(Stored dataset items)
== Segment start ==

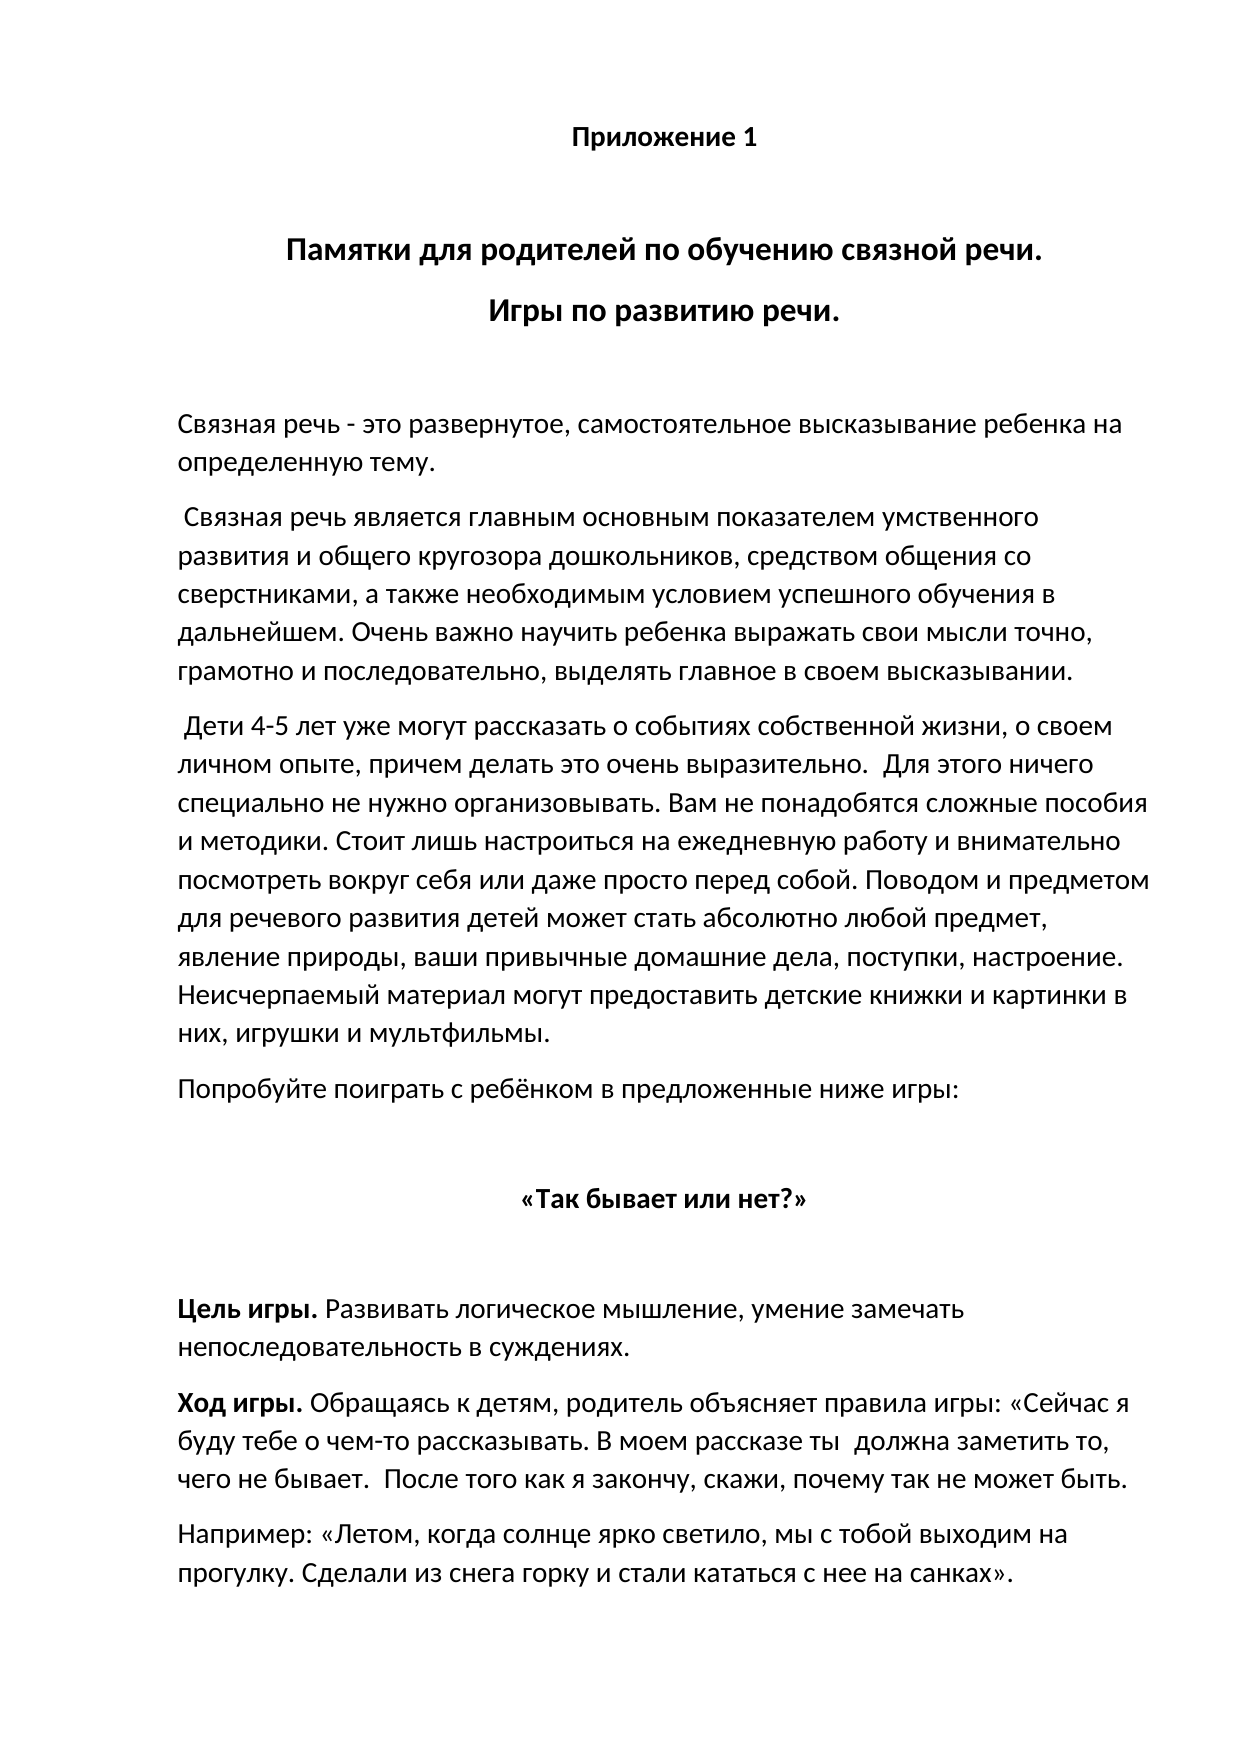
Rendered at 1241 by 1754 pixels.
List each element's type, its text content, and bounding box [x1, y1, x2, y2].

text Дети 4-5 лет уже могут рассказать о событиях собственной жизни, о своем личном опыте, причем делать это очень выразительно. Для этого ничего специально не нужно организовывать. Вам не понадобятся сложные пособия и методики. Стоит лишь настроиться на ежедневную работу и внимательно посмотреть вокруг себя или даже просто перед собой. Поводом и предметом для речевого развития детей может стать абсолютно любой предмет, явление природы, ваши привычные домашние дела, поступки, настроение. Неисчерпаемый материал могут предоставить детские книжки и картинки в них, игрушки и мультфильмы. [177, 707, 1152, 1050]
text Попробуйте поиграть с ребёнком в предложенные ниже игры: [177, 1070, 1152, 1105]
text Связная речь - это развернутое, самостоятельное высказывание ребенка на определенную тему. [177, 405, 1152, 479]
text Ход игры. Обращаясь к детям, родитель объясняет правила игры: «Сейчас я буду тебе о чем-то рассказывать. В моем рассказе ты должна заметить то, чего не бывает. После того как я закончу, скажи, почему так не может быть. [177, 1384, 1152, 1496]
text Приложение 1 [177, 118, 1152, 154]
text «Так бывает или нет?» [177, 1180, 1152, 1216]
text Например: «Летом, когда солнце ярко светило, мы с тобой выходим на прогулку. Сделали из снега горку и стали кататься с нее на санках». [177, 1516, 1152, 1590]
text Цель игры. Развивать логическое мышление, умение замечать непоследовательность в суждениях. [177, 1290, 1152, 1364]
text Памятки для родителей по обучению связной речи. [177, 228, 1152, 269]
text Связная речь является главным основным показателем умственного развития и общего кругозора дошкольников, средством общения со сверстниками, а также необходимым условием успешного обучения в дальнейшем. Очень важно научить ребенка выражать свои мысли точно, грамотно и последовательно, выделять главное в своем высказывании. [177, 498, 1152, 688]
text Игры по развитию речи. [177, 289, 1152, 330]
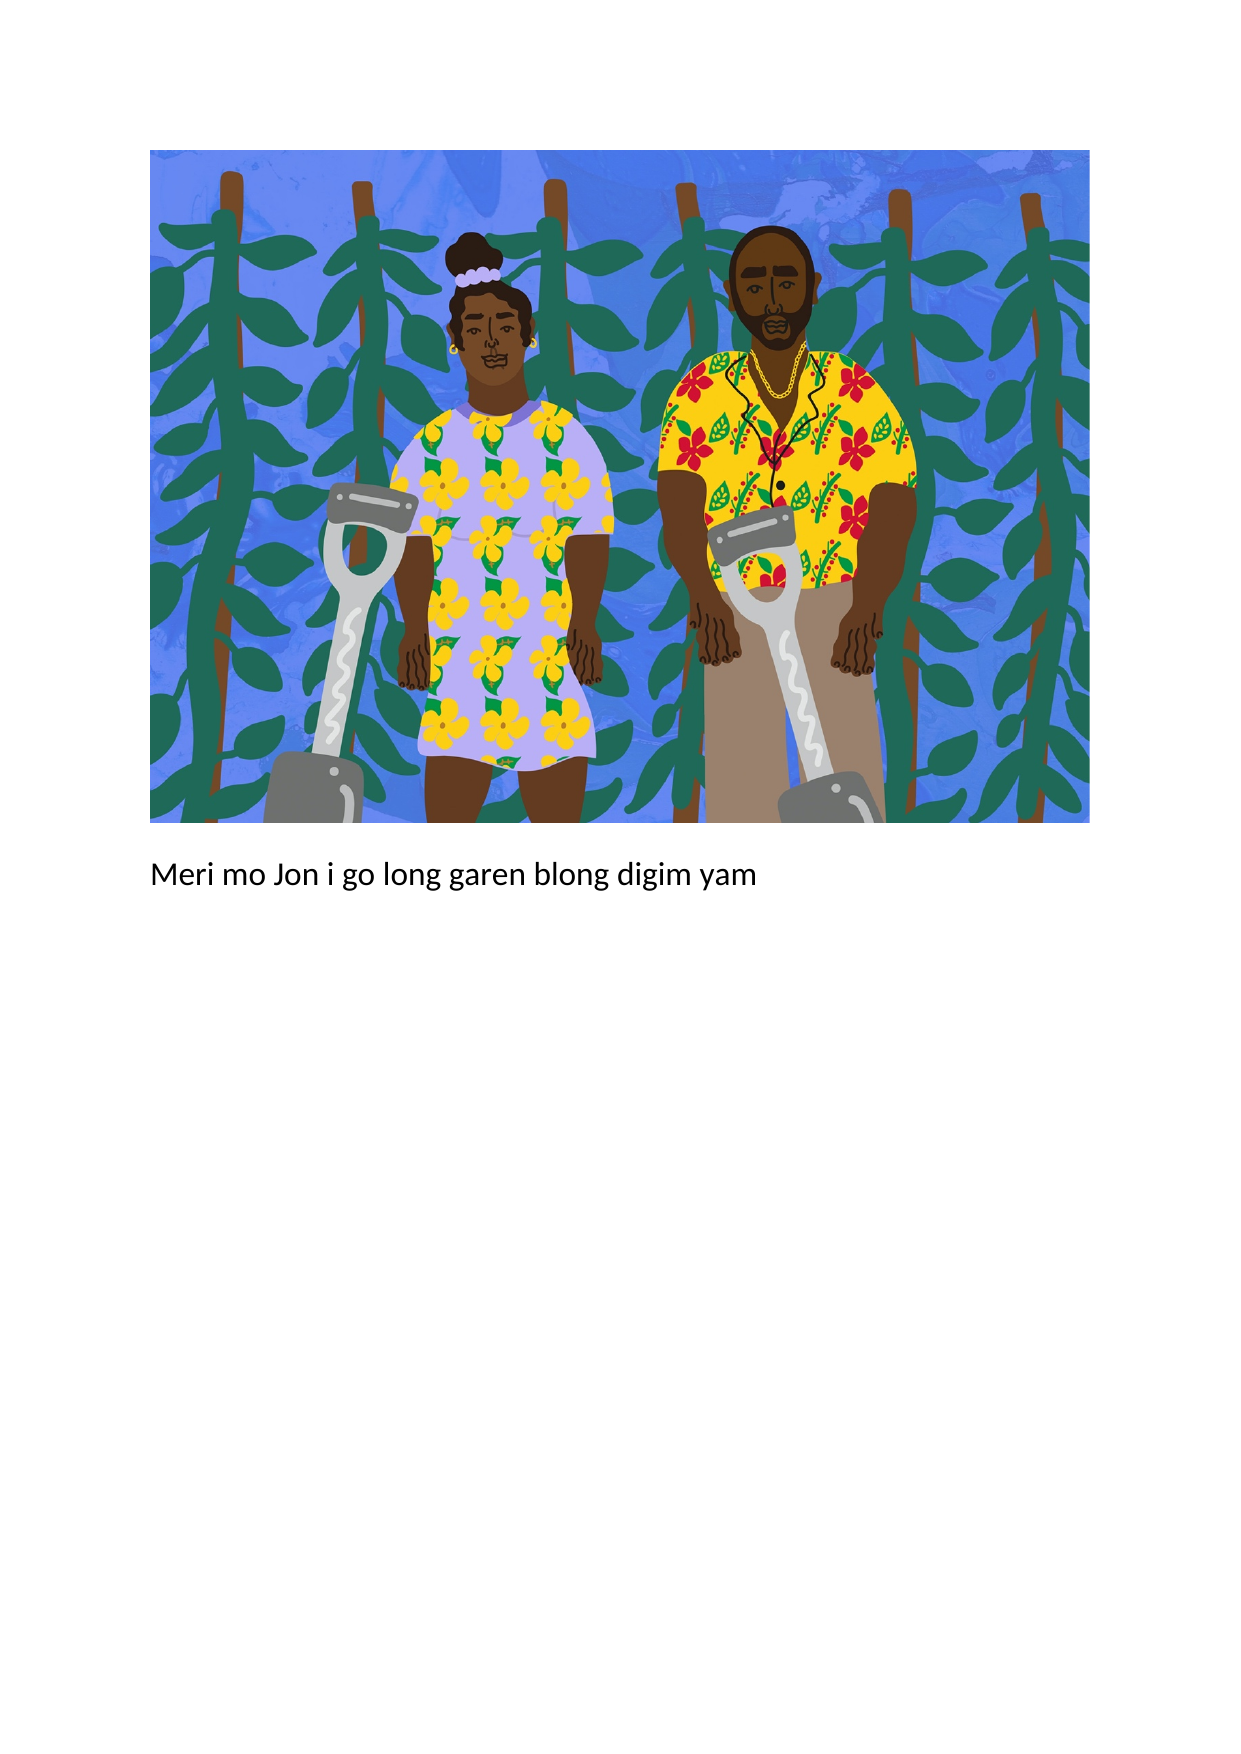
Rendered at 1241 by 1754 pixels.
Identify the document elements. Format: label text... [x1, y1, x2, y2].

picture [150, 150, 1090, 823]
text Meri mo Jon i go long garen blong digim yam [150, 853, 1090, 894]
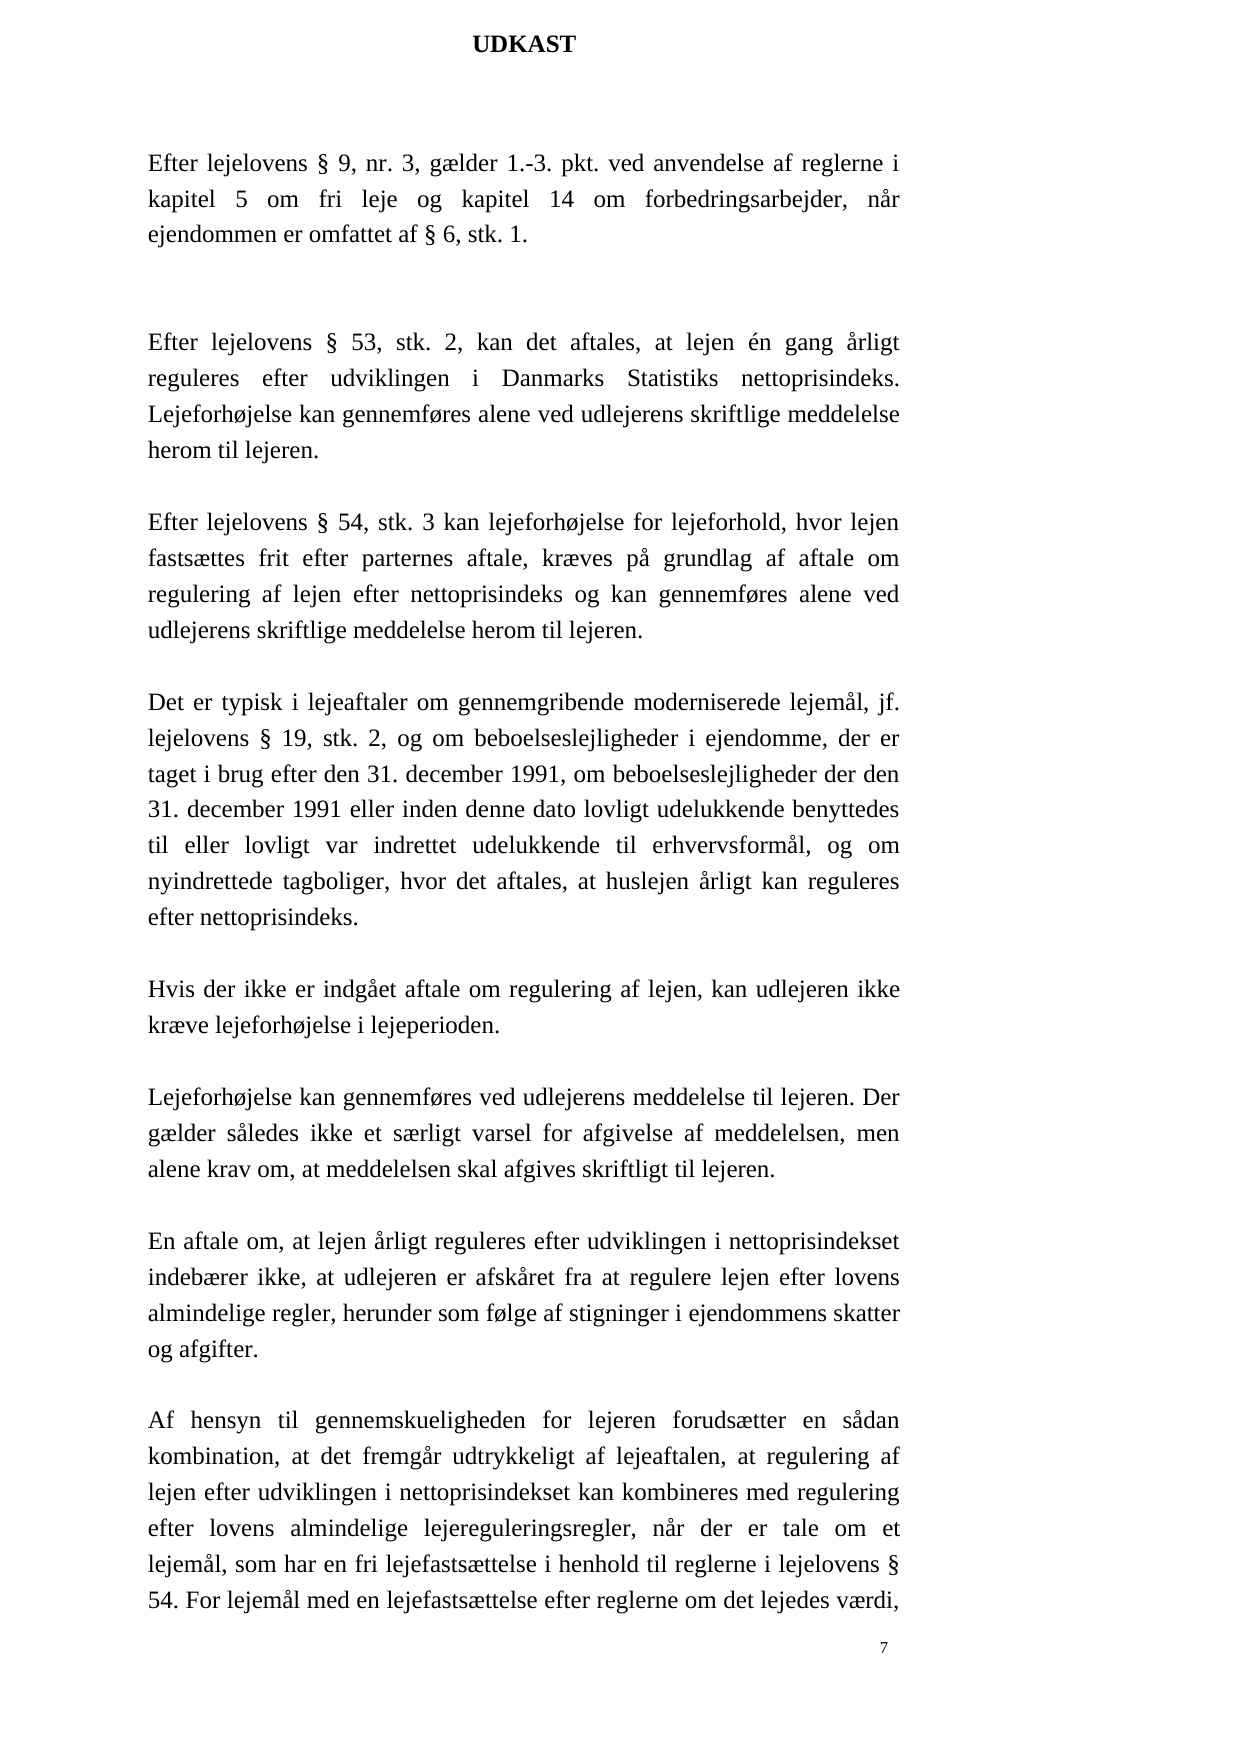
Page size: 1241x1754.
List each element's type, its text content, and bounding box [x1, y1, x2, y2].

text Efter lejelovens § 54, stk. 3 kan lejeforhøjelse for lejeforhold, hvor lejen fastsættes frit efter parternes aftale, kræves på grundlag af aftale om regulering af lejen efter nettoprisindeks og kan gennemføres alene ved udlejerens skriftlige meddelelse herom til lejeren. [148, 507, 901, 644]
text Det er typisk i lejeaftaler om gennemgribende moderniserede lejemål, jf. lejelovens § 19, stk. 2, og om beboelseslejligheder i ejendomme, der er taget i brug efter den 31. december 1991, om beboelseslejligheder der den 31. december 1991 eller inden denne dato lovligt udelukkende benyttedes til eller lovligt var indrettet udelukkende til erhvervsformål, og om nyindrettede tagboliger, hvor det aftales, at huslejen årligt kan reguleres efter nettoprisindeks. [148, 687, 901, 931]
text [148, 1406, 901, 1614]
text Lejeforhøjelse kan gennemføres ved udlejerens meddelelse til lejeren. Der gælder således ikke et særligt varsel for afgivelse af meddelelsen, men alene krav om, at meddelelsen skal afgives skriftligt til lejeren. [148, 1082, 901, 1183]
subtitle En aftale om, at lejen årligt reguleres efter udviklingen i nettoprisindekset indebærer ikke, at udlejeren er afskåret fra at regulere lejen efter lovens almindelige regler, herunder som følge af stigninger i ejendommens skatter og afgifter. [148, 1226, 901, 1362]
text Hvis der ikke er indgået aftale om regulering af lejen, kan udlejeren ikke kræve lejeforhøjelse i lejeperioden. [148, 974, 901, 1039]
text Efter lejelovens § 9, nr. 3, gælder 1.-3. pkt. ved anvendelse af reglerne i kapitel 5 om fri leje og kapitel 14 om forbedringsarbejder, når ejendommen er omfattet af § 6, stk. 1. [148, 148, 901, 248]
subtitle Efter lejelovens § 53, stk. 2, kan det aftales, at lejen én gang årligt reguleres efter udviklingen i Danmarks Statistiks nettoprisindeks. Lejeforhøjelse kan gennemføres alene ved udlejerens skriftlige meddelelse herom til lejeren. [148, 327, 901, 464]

== Segment end ==

● Work order: All lines from the one with "text [148, 1406, 901, 1614]" to the end of the entries above are to be written out exactly, the first and last included.

● Solution to this exercise:
text [148, 1406, 901, 1614]
text Lejeforhøjelse kan gennemføres ved udlejerens meddelelse til lejeren. Der gælder således ikke et særligt varsel for afgivelse af meddelelsen, men alene krav om, at meddelelsen skal afgives skriftligt til lejeren. [148, 1082, 901, 1183]
subtitle En aftale om, at lejen årligt reguleres efter udviklingen i nettoprisindekset indebærer ikke, at udlejeren er afskåret fra at regulere lejen efter lovens almindelige regler, herunder som følge af stigninger i ejendommens skatter og afgifter. [148, 1226, 901, 1362]
text Hvis der ikke er indgået aftale om regulering af lejen, kan udlejeren ikke kræve lejeforhøjelse i lejeperioden. [148, 974, 901, 1039]
text Efter lejelovens § 9, nr. 3, gælder 1.-3. pkt. ved anvendelse af reglerne i kapitel 5 om fri leje og kapitel 14 om forbedringsarbejder, når ejendommen er omfattet af § 6, stk. 1. [148, 148, 901, 248]
subtitle Efter lejelovens § 53, stk. 2, kan det aftales, at lejen én gang årligt reguleres efter udviklingen i Danmarks Statistiks nettoprisindeks. Lejeforhøjelse kan gennemføres alene ved udlejerens skriftlige meddelelse herom til lejeren. [148, 327, 901, 464]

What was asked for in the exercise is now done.